Hot questions for Using Cassandra in scylla

Question:

In Java Spark, I have a dataframe that has a 'bucket_timestamp' column, which represents the time of the bucket that the row belongs to.

I want to write the dataframe to a Cassandra DB. The data must be written to the DB with TTL. The TTL should be depended on the bucket timestamp - where each row's TTL should be calculated as ROW_TTL = CONST_TTL - (CurrentTime - bucket_timestamp), where CONST_TTL is a constant TTL that I configured.

Currently I am writing to Cassandra with spark using a constant TTL, with the following code:

df.write().format("org.apache.spark.sql.cassandra")
            .options(new HashMap<String, String>() {
                {
                    put("keyspace", "key_space_name");
                    put("table, "table_name");
                    put("spark.cassandra.output.ttl, Long.toString(CONST_TTL)); // Should be depended on bucket_timestamp column
                }
            }).mode(SaveMode.Overwrite).save();

One possible way I thought about is - for each possible bucket_timestamp - filter the data according to timestamp, calculate the TTL and write filtered data to Cassandra. but this seems very non-efficient and not the spark way. Is there a way in Java Spark to provide a spark column as the TTL option, so that the TTL will differ for each row?

Solution should be working with Java and dataset< Row>: I encountered some solutions for performing this with RDD in scala, but didn't find a solution for using Java and dataframe.

Thanks!


Answer:

From Spark-Cassandra connector options (https://github.com/datastax/spark-cassandra-connector/blob/v2.3.0/spark-cassandra-connector/src/main/java/com/datastax/spark/connector/japi/RDDAndDStreamCommonJavaFunctions.java) you can set the TTL as:

  • constant value (withConstantTTL)
  • automatically resolved value (withAutoTTL)
  • column-based value (withPerRowTTL)

In your case you could try the last option and compute the TTL as a new column of the starting Dataset with the rule you provided in the question.

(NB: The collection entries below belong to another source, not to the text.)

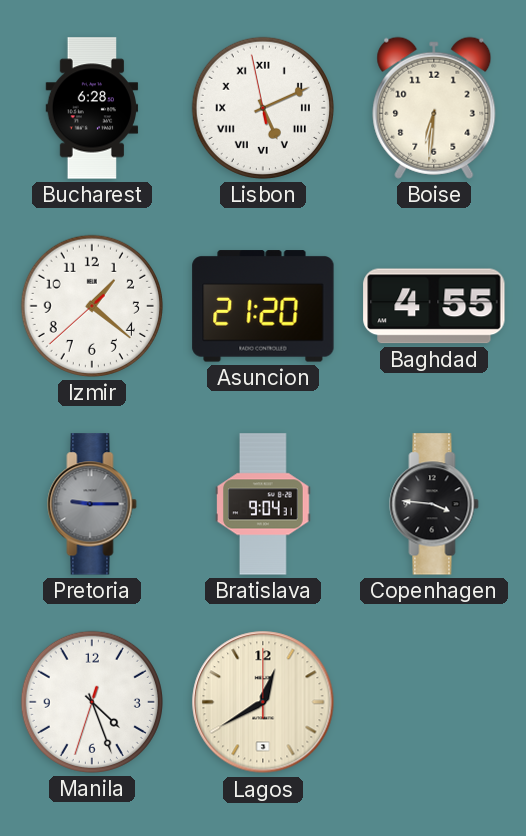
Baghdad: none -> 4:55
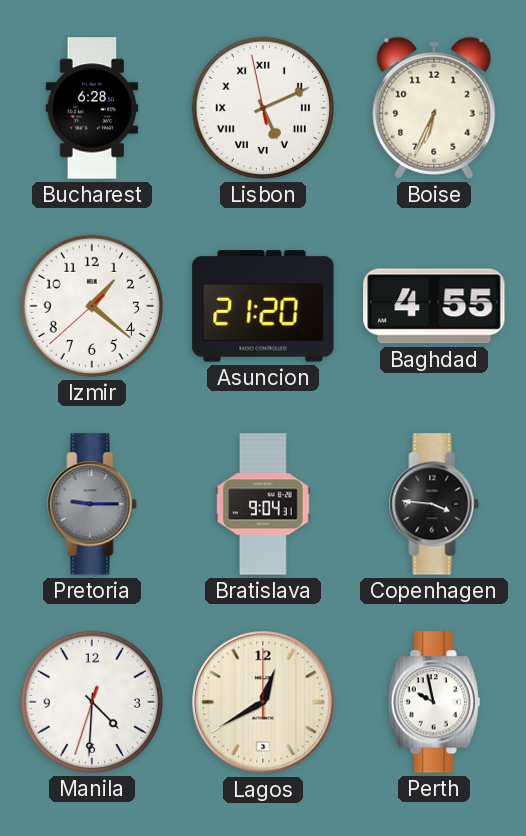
Boise: 6:31 -> 6:34
Manila: 4:26 -> 4:30
Perth: none -> 9:58
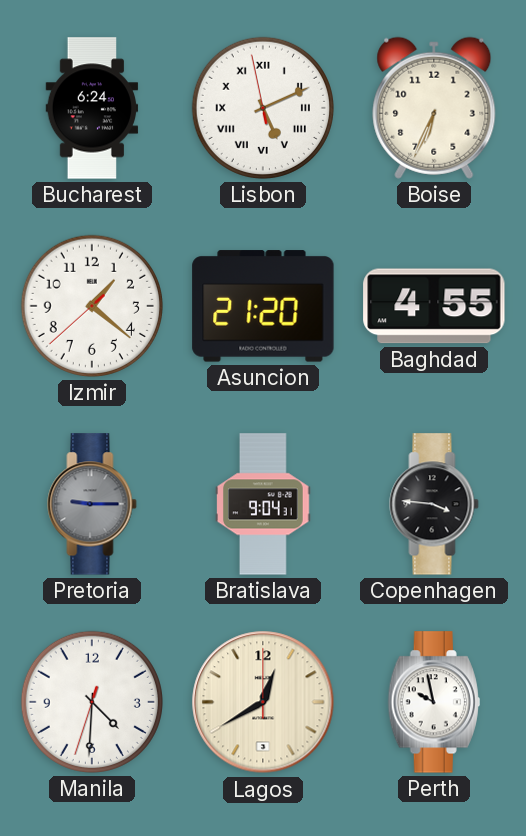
Bucharest: 6:28 -> 6:24
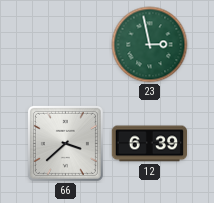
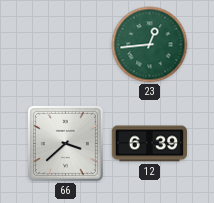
23: 2:58 -> 12:44
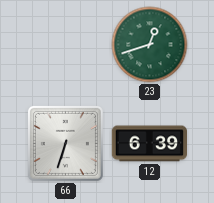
23: 12:44 -> 12:42
66: 3:38 -> 6:33
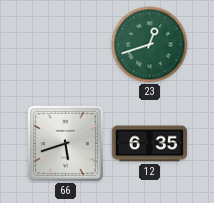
66: 6:33 -> 5:42
12: 6:39 -> 6:35
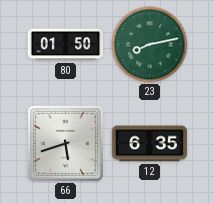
80: none -> 01:50
23: 12:42 -> 8:13
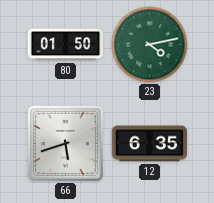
23: 8:13 -> 4:13
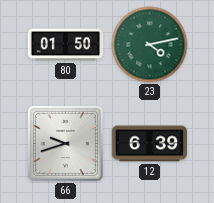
66: 5:42 -> 9:42
12: 6:35 -> 6:39
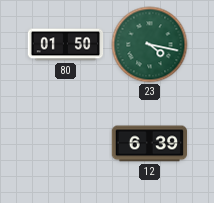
23: 4:13 -> 4:17
66: 9:42 -> none
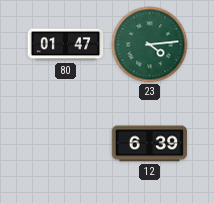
80: 01:50 -> 01:47
23: 4:17 -> 4:14
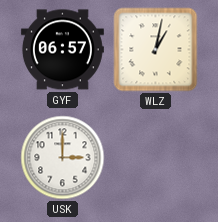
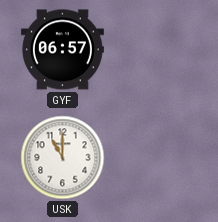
WLZ: 1:02 -> none
USK: 3:00 -> 11:00
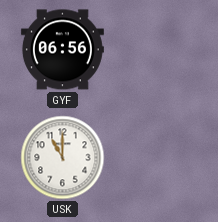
GYF: 06:57 -> 06:56
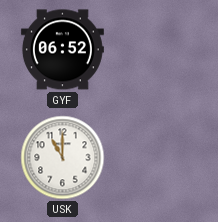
GYF: 06:56 -> 06:52
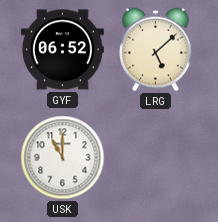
LRG: none -> 5:08
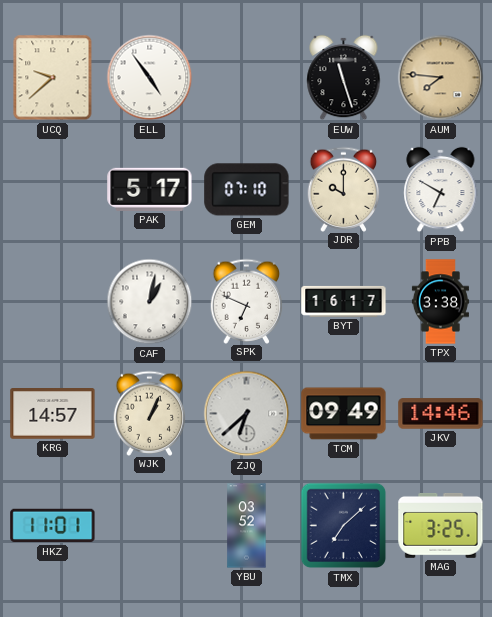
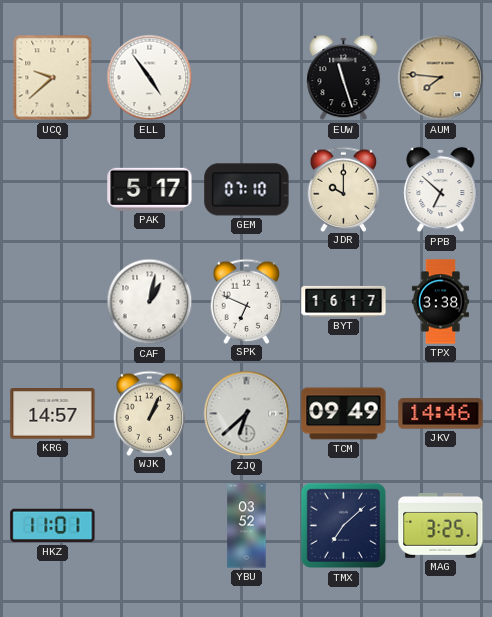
PPB: 6:50 -> 6:52
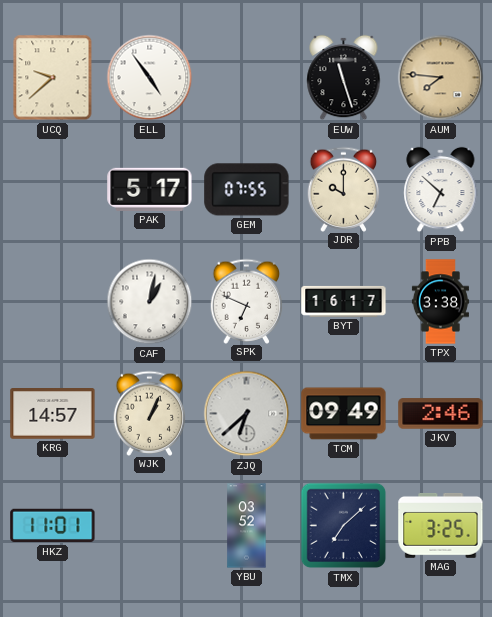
GEM: 07:10 -> 07:55
JKV: 14:46 -> 2:46
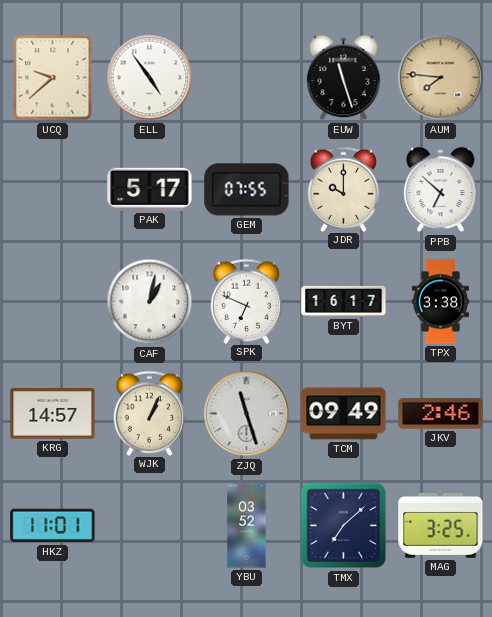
ZJQ: 6:38 -> 11:27
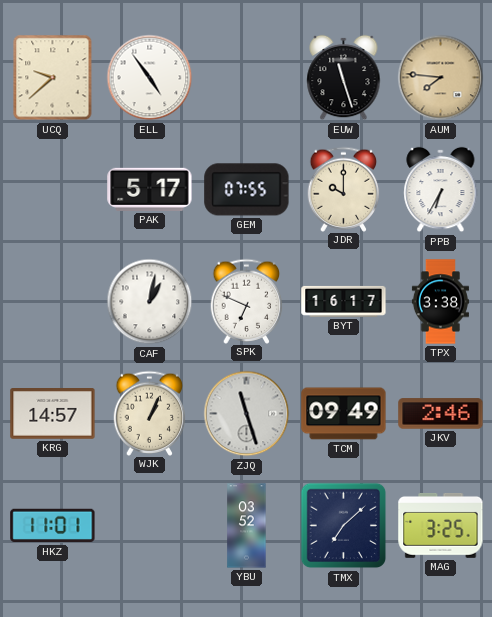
PPB: 6:52 -> 6:35
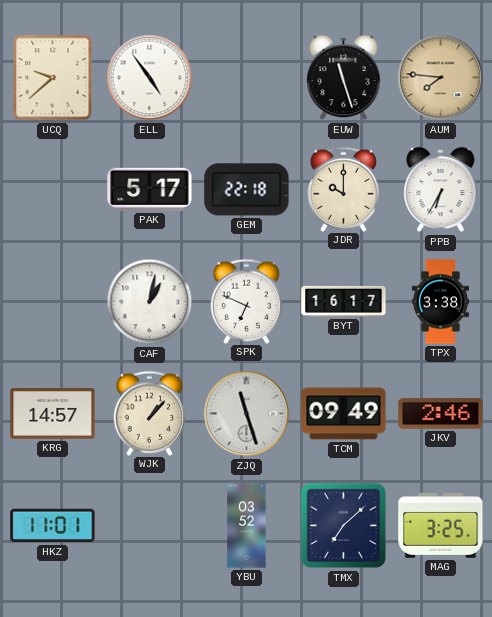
GEM: 07:55 -> 22:18
WJK: 1:04 -> 1:07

For use case you can see the test here: https://github.com/datastax/spark-cassandra-connector/blob/master/spark-cassandra-connector/src/it/scala/com/datastax/spark/connector/writer/TableWriterSpec.scala#L612

Question:

I have this table in cassandra :

CREATE TABLE adress (
adress_id uuid,
adress_name text,
key1 text,
key2 text,
key3 text,
key4 text,
effective_date timestamp,
value text,
active boolean,
PRIMARY KEY ((adress_id, adress_name), key1, key2, key3, key4, effective_date)
) 

As I can understand, cassandra will distribute the data of the table adress based on the partition key which is (adress_id, adress_name).

There is a risk when I try to insert too many data where they share the same (adress_id,adress_name)..

I would like to check before inserting data, the check happen like this:

  1. how many data do I already have in cassandra with the couple (adress_id, adress_name), lets suppose it's 5MO.
  2. I need to check that the size of data that I'm trying to insert don't exceed the Cassandra limit per partition key minus the existing data in cassandra.

My question is how to query cassandra to get the size of data with the couple (adress_id, adress_name). After that what is the size limit of a partition key in Cassandra.


Answer:

As Alex Ott noted above, you should spend more time on the data model to avoid the possibility of huge partitions in the first place, by organizing your data differently, or by artificially splitting partitions to more pieces (e.g., time-series data often splits data into a separate partition each day, for example).

It is technically possible to figure out the existing size of a partition, but it will never be efficient. To understand why, you need to recall how Cassandra stores data. The content of a single partition isn't always stored in the same sstable (on-disk file) - data for the same partition may be spread across multiple files. One file may have a few rows, another file may have a few more rows, a third file may delete or modify some old rows, and so on. To figure out the length of the partition, Cassandra would need to read all this all data, merge it together, and measure the size of the result. Cassandra does not normally do this on writes - it just writes the new update to memory (and eventually a new sstable), without reading the old data first. This is what makes writes in Cassandra so fast - and your idea to read the entire partition before each write will drastically slow them down.

Finally while Cassandra does not handle huge partitions very well, there is no inherent reason why it never could if the developers wanted to solve this issue. The developers of the Cassandra clone Scylla a worried about this issue, and are working to improve it, but even in Scylla the handling of huge partitions isn't perfect yet. But eventually it will be. Almost - there will always be a limit for the size of a single partition (which, by definition, is stored on a single node) as the size of a single disk. This limit too may become a serious problem if your data model is really broken and you can end up with a terabyte in a single partition.